In my experience, "opt out" doesn't work very well. I joined in 2002 but by 2004 had to terminate in order to stem the flow of junk mail. Was still getting it literally 5 years later. After that they left me alone. Recently signed up again to access that pesky supplemental insurance, after being assured that my name would not go onto any mailing lists. Predictably, 4 weeks later, here comes the junk. Upon enquiry, I was told that it would cease after 12 weeks - the same thing I was repeatedly told at the start of the millennium but which never actually worked. They clearly couldn't care less about this - but it would be preferable if they simply told the truth up front, that you can't join without going on to these lists. Informed choices and all that good stuff. So I'll look around for other insurance and switch out at my convenience. Fool me once, shame on you, fool me twice, shame on me. Over to you, Tammy!

Jay Driscol

10/12/13 Elaine wrote: "All that mail has some sort of Business Reply Envelope where they pay the postage for its return."

"So simply take one of their business reply envelopes, use some shipping tape and apply it to a cinder block, which are still fairly cheap. That will run them $30.00 or so in return postage."

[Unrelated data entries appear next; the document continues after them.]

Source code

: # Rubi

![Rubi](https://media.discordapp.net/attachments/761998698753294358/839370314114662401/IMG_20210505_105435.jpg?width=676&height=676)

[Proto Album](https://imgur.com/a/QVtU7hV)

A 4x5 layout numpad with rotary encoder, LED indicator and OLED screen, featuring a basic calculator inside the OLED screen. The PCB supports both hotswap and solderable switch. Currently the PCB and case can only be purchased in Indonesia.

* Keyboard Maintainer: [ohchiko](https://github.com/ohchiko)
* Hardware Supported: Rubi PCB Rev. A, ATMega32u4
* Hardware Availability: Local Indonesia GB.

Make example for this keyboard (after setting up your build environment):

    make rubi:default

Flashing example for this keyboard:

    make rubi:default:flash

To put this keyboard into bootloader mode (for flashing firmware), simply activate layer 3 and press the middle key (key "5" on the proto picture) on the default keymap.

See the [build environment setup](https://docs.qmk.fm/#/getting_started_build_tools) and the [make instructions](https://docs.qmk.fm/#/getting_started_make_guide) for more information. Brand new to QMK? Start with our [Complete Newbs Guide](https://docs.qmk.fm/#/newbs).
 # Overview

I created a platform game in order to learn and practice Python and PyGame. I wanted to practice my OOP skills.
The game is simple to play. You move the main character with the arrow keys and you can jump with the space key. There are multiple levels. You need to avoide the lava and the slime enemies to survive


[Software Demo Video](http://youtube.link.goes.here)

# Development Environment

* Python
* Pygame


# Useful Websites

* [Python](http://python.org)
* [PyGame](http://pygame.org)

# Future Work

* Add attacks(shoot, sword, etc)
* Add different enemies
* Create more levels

That was a great idea Elaine ... but ... now AARP is sending their business reply envelopes with "Place Stamp Here" on them. Just got another spam through the USPS (US Mail) "Register Your AARP membership now and get a BONUS GIFT" today. How arrogant for to them ask me to pay for this "free" gift.

****** It would be nice ****** if there were a way to BLACKLIST or BLOCK a company like the AARP at the post office. Create a block for any sender we chose - companies we do not ever want to be contacted by. Write your senator and ask for his response.